Now we have discussed how you execute an Adoption programme, below are some of the great features and use cases for Microsoft Teams. It is worth reflecting at this point on the results of the surveys conducted to decide which features are going to be best utilised in different departments.
Shared Channels in Teams create spaces where people from different teams can work together. You might have a Team for the Sales department where information around Accounts is shared alongside sales reports and deal information. But other departments may need to be involved in certain elements of the sales process, for example, the Marketing and Vendor Management teams. Shared Channels align these teams in one centralised place whilst also protecting potentially sensitive information such as contracts and so on.
The Shared Channel in this case could allow the Marketing Team to collaborate with the Sales Departments on sales proposals and marketing campaigns in a single location, whilst receiving regular updates from the sales team but without giving them access to other files and conversations they may not need to be privy to.
There’s also a great use case for external collaboration via shared channels. In utilising Shared Channels, you’re able to communicate with suppliers or customers or any user outside of your tenant more efficiently.

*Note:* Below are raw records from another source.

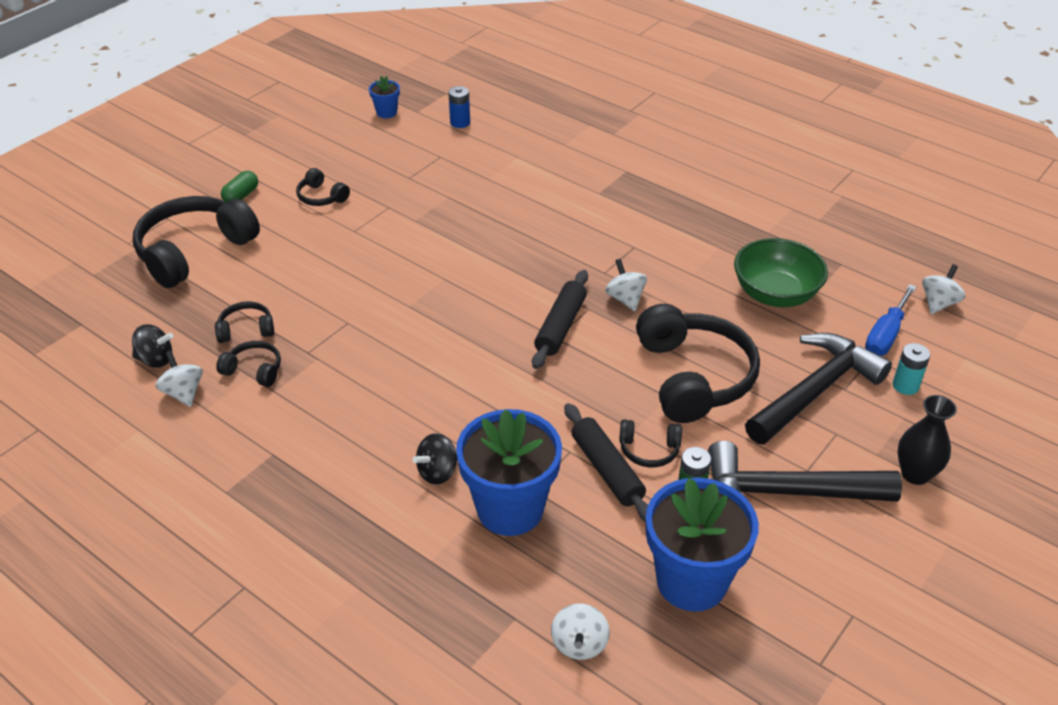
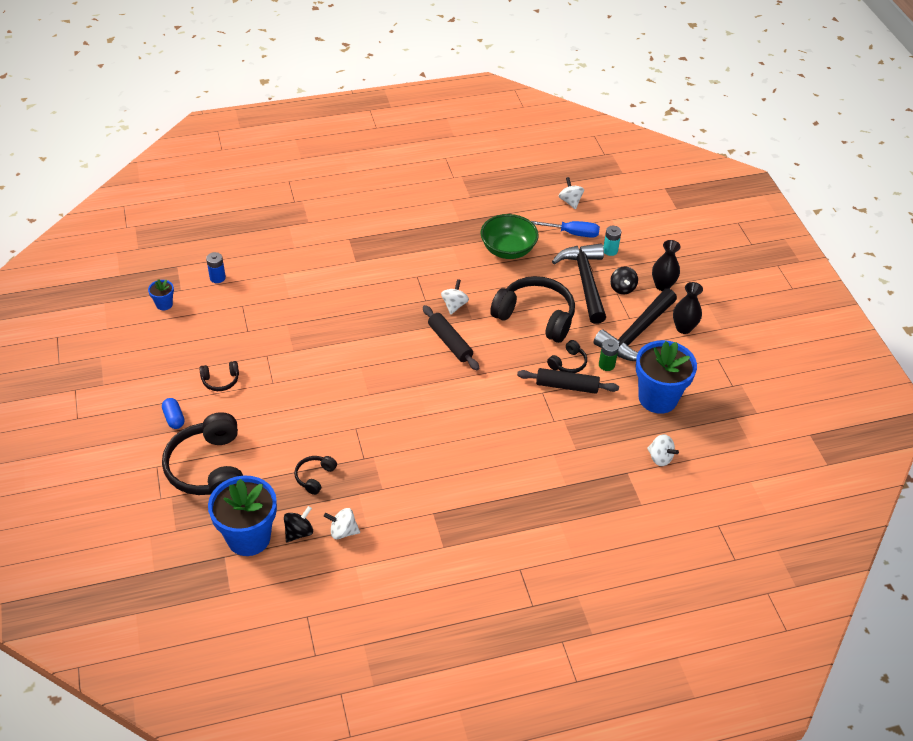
camera: 55 degrees left, 5 degrees up
(241, 196) = (174, 418): green capsule -> blue capsule
(254, 370) = (355, 490): black headphones -> none
(437, 472) = (510, 451): black spinning top -> black spinning top (622, 288)
(510, 509) = (560, 436): blue flower pot -> blue flower pot (248, 537)
(625, 299) = (454, 305): white spinning top -> white spinning top turned 90 degrees clockwise
(864, 541) = (683, 328): none -> black vase
(885, 335) = (573, 233): blue screwdriver -> blue screwdriver turned 60 degrees counterclockwise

Collaborative Annotations enable real-time collaboration within a Teams Meeting. Powered by Microsoft Whiteboard, meeting attendees can use screen sharing and annotate whatever is on the screen in real time for all other attendees to see. This could be a great feature for Product Development teams getting feedback on a design or Marketing Teams collaborating on the imagery for a new marketing campaign.
Microsoft launched Tasks, an application that combines the functionality of both To Do and Planner into one application available via desktop, web and mobile. Users can create tasks from any message making it easy to manage both group and individual task lists to prioritise workloads.
Building Applications and Automating Business Processes
Partners globally aspire to transform their customer’s digital workspaces but don’t necessarily have the knowledge or capacity to build fully custom applications. But Microsoft’s Power Platform provides low-code-no-code tools to allow them to easily automate workflows and build apps and chatbots as well as deploy and manage them all without leaving Teams.
With Power Apps for Teams, users can build and manage apps right that simplifies their work. Partners have built apps in the past for task management, issue reporting, expenses and more. Apps can be built for all departments and embedded into Teams to increase efficiencies and productivity.
Power Automate has templates and a simplified workflow designer to help anyone get started automating routine tasks. Sales Teams can use Power Automate to automate the approvals process. For example, when a new item is created in a SharePoint Online List or perhaps a new case created in Dynamics 365 with a price change request, it could trigger a notification to the Sales Manager to approve or reject the request via email. Their response could then trigger another email action to the requester with the result and then update the Case or List with the approver’s decision.
Microsoft Teams has a multitude of features that can help improve a customer’s productivity and collaboration and so, Partners need to assist their customers in understanding the capabilities of Microsoft Teams and how they can benefit their organisation.
The potential that can be unlocked from technology investments cannot be achieved without driving behavioural change in people, and more than ever businesses require technology to be successful, regardless of where they are working. There is a significant opportunity for Microsoft Partners to utilise their knowledge of Microsoft Solutions to allow customers to achieve their business outcomes through Adoption services.